Bacterial Transformation

Bacteria are commonly used as host cells to make copies of DNA in the laboratory because they are easy to grow in large numbers. Your cellular machinery naturally carries out DNA replication and protein synthesis.

Amazing bacteria

Bacteria are incredibly versatile organisms that have the unique ability to take in foreign DNA and replicate (or copy) it. This gives them an evolutionary advantage and helps them survive changes in their environment. For example, bacteria can acquire DNA that makes them resistant to antibiotics. The bacterial genome is contained in a single circular chromosome. This genetic material floats freely in the cell, unlike in eukaryotic organisms where the genetic material is enclosed within a nuclear membrane. Bacteria can sometimes contain smaller circles of DNA, called plasmids, that have a much smaller number of genes. Plasmids can be exchanged between bacteria in a process called conjugation.
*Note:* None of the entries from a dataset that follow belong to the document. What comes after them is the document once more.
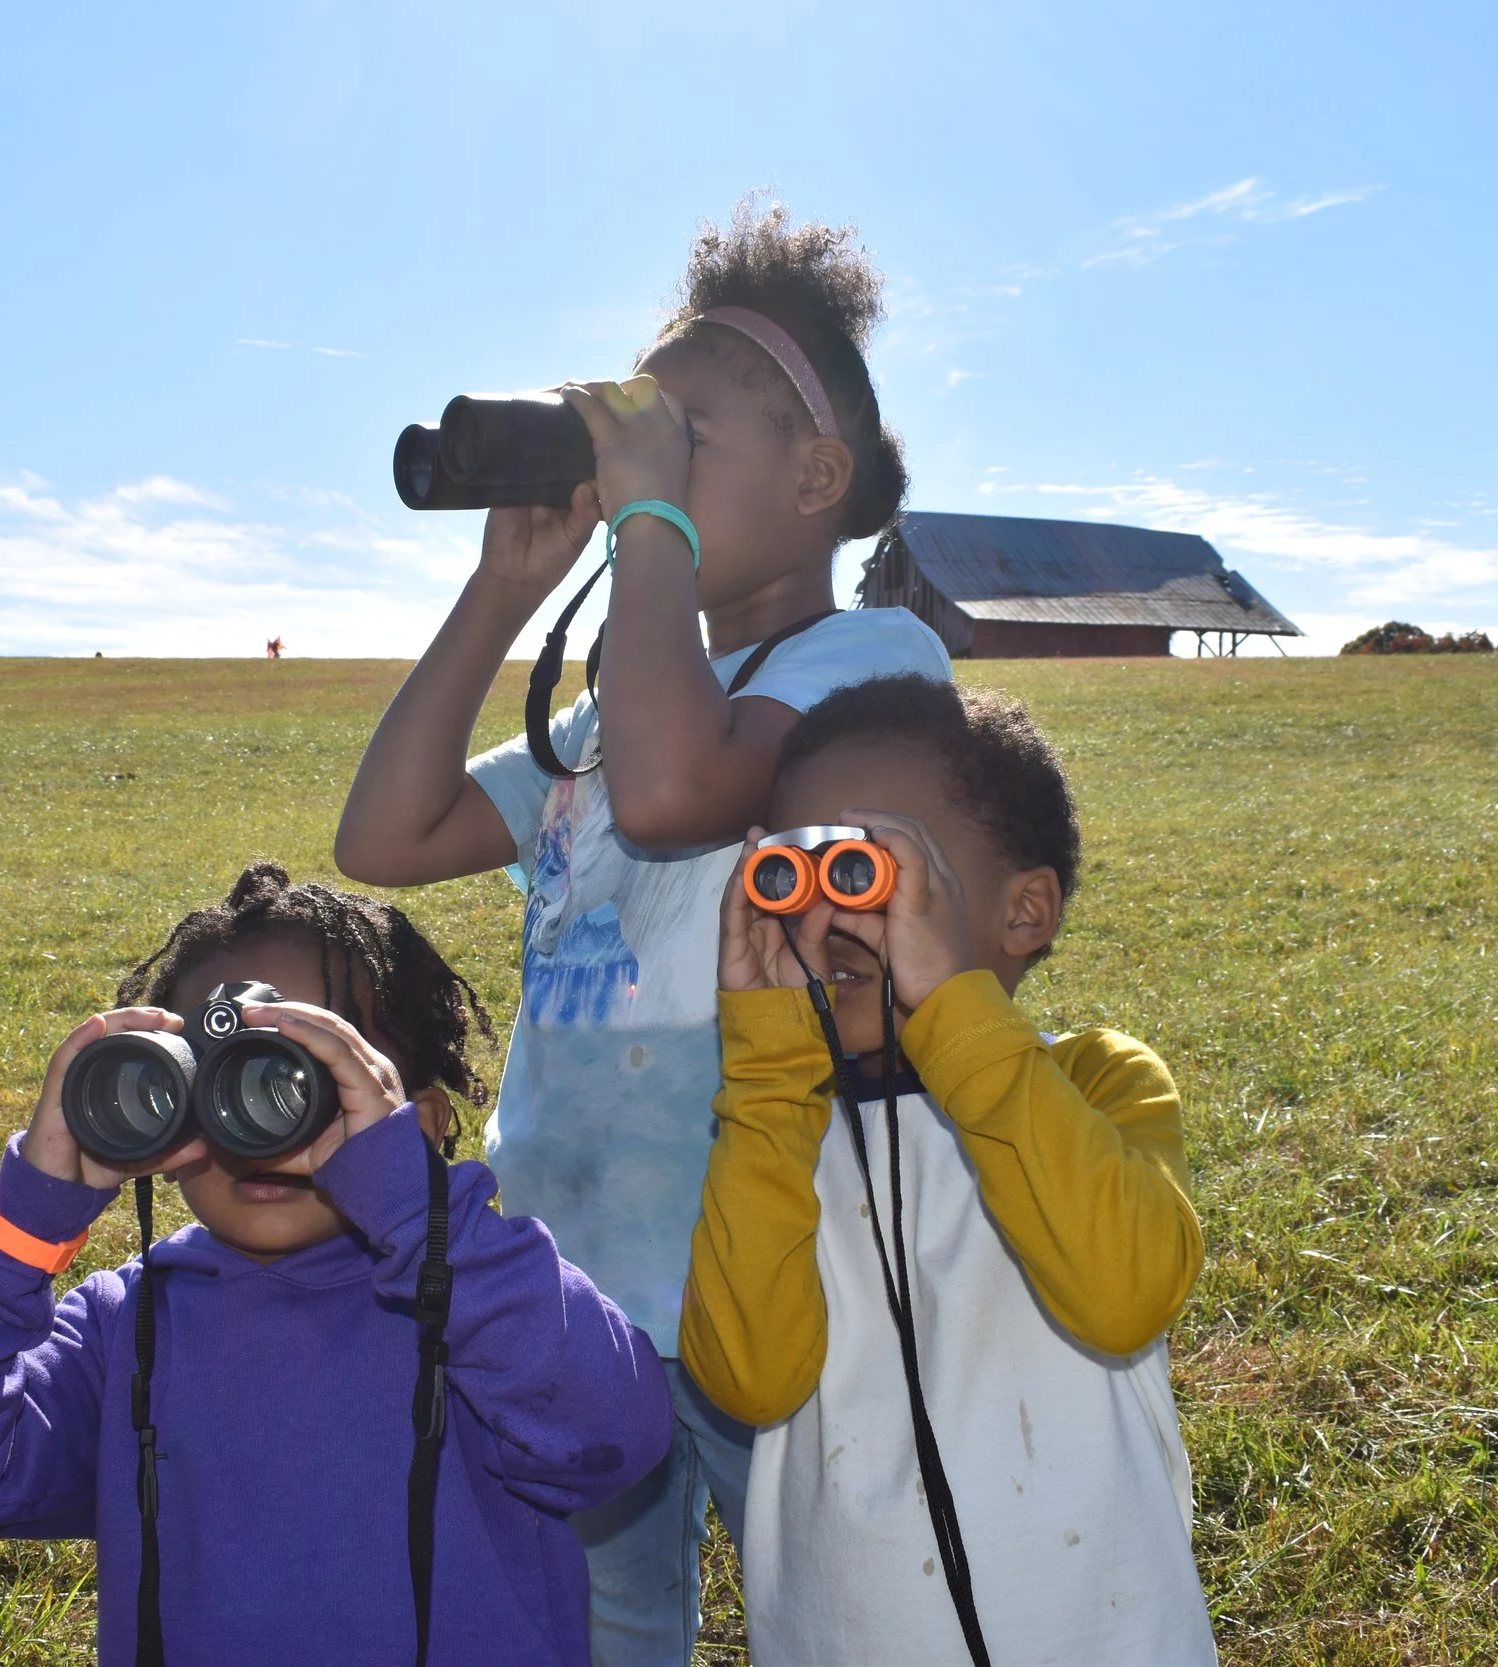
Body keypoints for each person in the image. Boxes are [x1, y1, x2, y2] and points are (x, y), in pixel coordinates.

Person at [334, 202, 950, 1665]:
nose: (632, 471)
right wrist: (505, 585)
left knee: (841, 1609)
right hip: (572, 1264)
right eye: (630, 437)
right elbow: (387, 835)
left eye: (678, 438)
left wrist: (649, 525)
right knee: (598, 1632)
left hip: (777, 1258)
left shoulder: (867, 655)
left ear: (819, 477)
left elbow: (680, 795)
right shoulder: (613, 708)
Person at [0, 864, 673, 1667]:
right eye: (218, 1083)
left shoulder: (479, 1302)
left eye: (307, 1077)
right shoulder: (126, 1329)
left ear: (415, 1123)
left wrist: (417, 1213)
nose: (265, 1122)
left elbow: (611, 1433)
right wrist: (23, 1219)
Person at [683, 675, 1218, 1665]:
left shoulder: (1094, 1079)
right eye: (799, 868)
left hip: (1096, 1632)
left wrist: (955, 1012)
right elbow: (749, 1380)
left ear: (1024, 910)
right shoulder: (776, 1131)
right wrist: (766, 1077)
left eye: (875, 870)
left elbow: (1124, 1292)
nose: (832, 917)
Use of plasmids in the laboratory

Plasmids can be used as vectors to transport foreign DNA into a cell. Once inside the cell, the plasmid is copied by the host cell’s own DNA replication machinery. In the laboratory, plasmids are specifically designed for bacteria to copy the DNA they contain.

Essential elements of the plasmid

Laboratory-engineered plasmids contain a small number of genes that aid transformation. These include:

  • An origin of replication. This is the specific sequence of nucleotides where DNA replication begins.
  • A multiple cloning site. This site contains recognition sites for specific restriction enzymes. These restriction enzymes can be used to “cut” the plasmid so that the foreign DNA can be “glued on” by ligation.
  • A resistance gene. This gene encodes a protein that bacteria need to survive in a particular growth medium, for example when a specific antibiotic is present.
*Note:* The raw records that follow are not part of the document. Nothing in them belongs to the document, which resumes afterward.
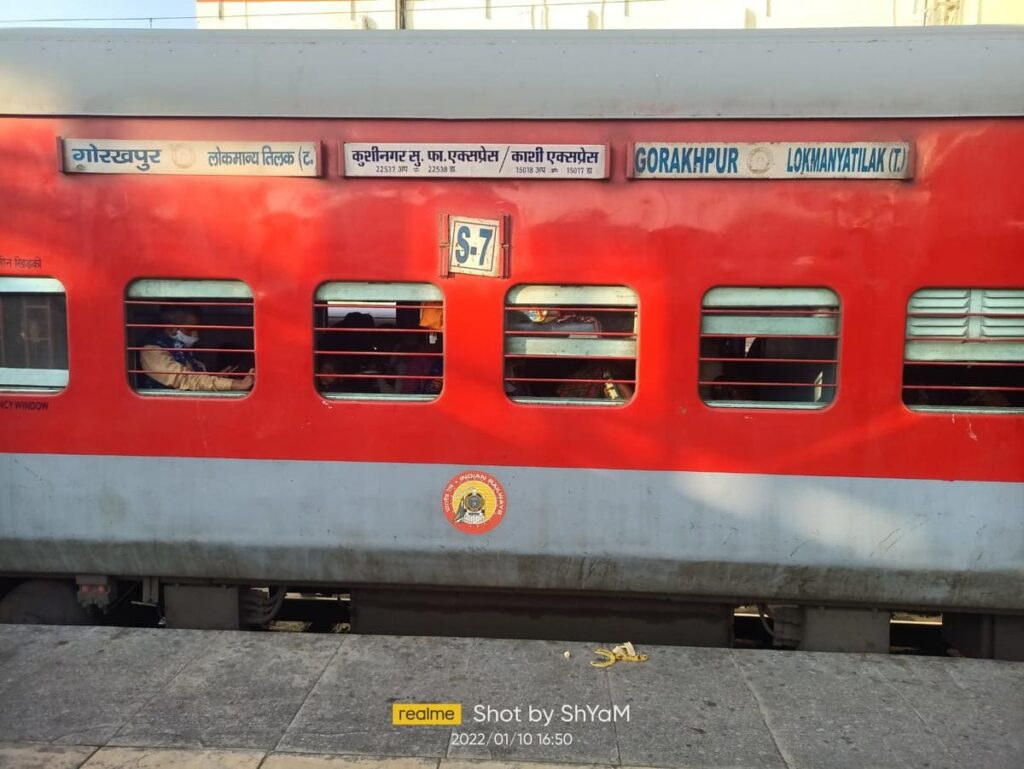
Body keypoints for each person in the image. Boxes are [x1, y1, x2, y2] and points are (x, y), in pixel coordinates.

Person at [140, 308, 253, 392]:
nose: (196, 335)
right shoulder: (152, 351)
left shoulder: (185, 349)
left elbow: (196, 377)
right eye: (190, 330)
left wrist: (218, 378)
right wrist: (235, 384)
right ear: (172, 328)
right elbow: (186, 379)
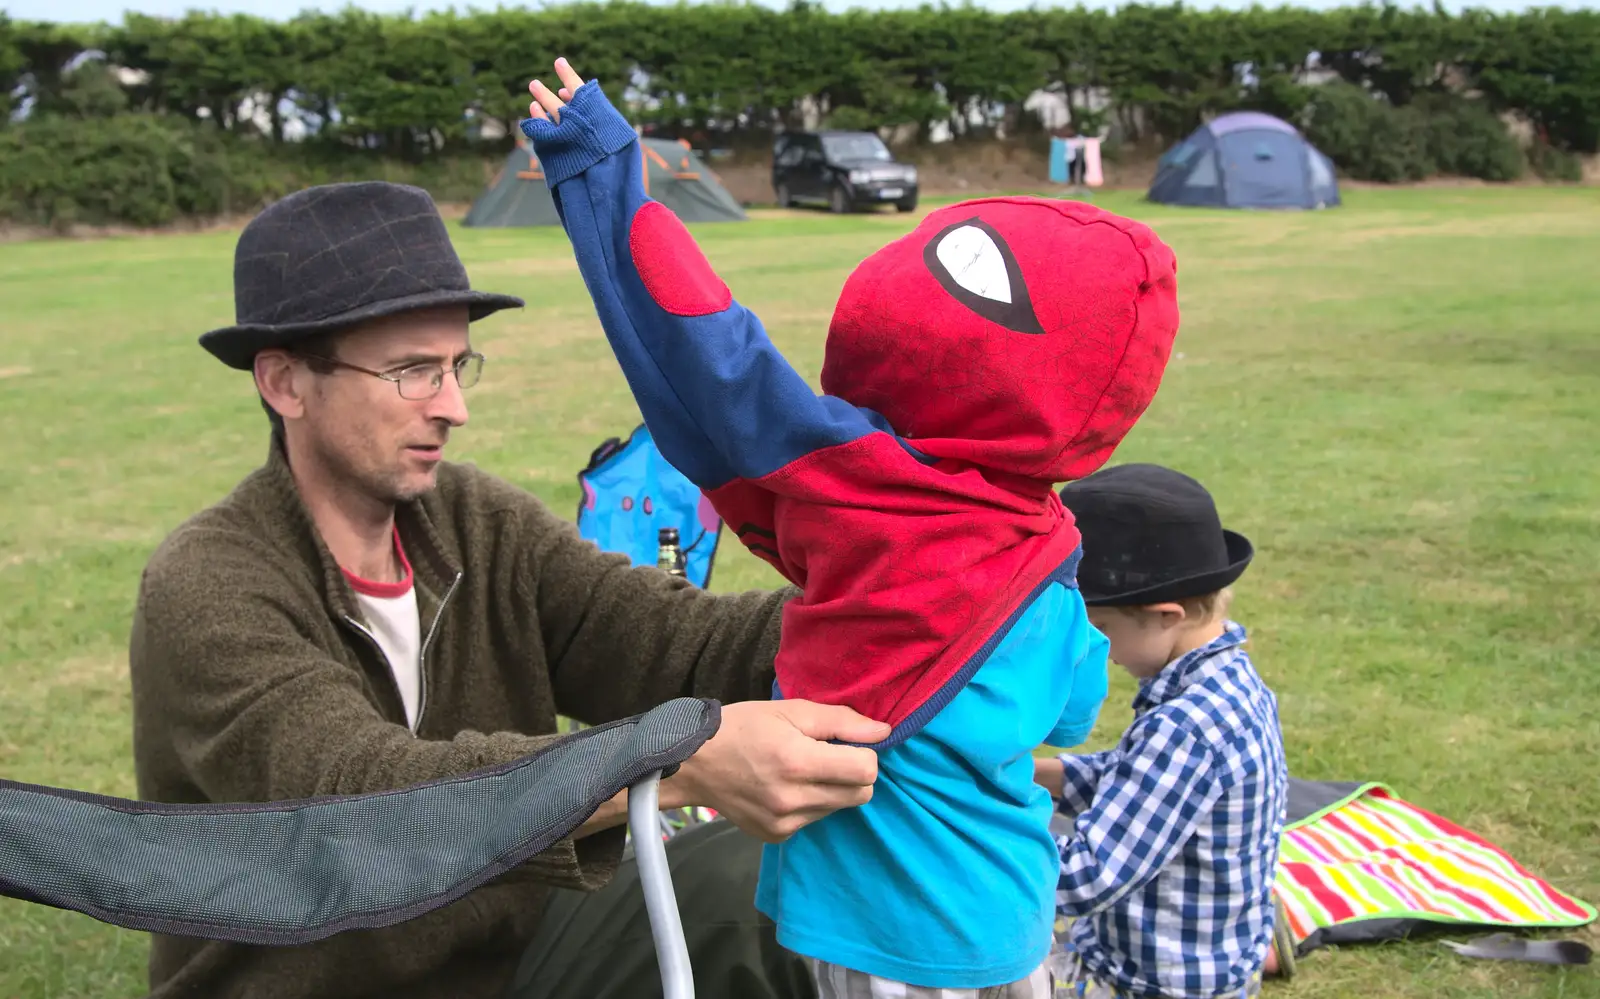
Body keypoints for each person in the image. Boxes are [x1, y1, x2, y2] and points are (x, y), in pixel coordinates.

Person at [126, 178, 891, 999]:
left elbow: (680, 644)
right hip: (318, 982)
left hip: (509, 953)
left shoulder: (475, 520)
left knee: (769, 880)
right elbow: (362, 805)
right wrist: (677, 764)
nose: (453, 407)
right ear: (284, 383)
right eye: (414, 371)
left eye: (458, 366)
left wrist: (906, 600)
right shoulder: (207, 584)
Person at [520, 59, 1180, 999]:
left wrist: (598, 165)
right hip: (1014, 917)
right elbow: (1074, 712)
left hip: (888, 938)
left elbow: (706, 347)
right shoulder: (1049, 543)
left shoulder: (867, 490)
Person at [1037, 463, 1290, 999]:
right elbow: (1134, 776)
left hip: (1149, 983)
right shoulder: (1225, 680)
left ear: (1166, 615)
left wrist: (978, 845)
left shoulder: (1188, 727)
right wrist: (1037, 773)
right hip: (1205, 953)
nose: (1089, 647)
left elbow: (1087, 876)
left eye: (1101, 629)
The piece of DNA or gene of interest is cut from its original DNA source using a restriction enzyme and then glued into the plasmid by ligation. The plasmid containing the foreign DNA is now ready to be inserted into bacteria. This process is called transformation.

Bacterial transformation

Before the bacterial transformation, the bacteria are treated with a chemical called calcium chloride, which causes water to enter the cells and swell them. These swollen bacteria are known as competent bacteria. Plasmid DNA (containing the foreign DNA) is then mixed with the competent bacteria and the solution is heated. Plasmid DNA enters the bacterium through tiny pores created in the cell membranes. Once in the host cell, the plasmid DNA is copied many times by the bacteria’s own DNA replication machinery.

How to know if it worked?

After transformation, the bacteria are grown on a nutrient-rich food called agar. Only bacteria that contain a plasmid with antibiotic resistance will grow in the presence of antibiotics. For example, if bacteria are grown on agar containing the antibiotic ampicillin, only bacteria that have been transformed with a plasmid containing the ampicillin resistance gene will survive. The transformed bacteria can then be grown in large numbers. The DNA of interest, or the protein encoded by the DNA, can be isolated and purified.

When is transformation used?

Bacterial transformation is used:

  • To make multiple copies of DNA is called DNA cloning.
  • To make large amounts of specific human proteins, for example, human insulin, which can be used to treat people with type I diabetes.
  • Genetically modify a bacterium or other cell.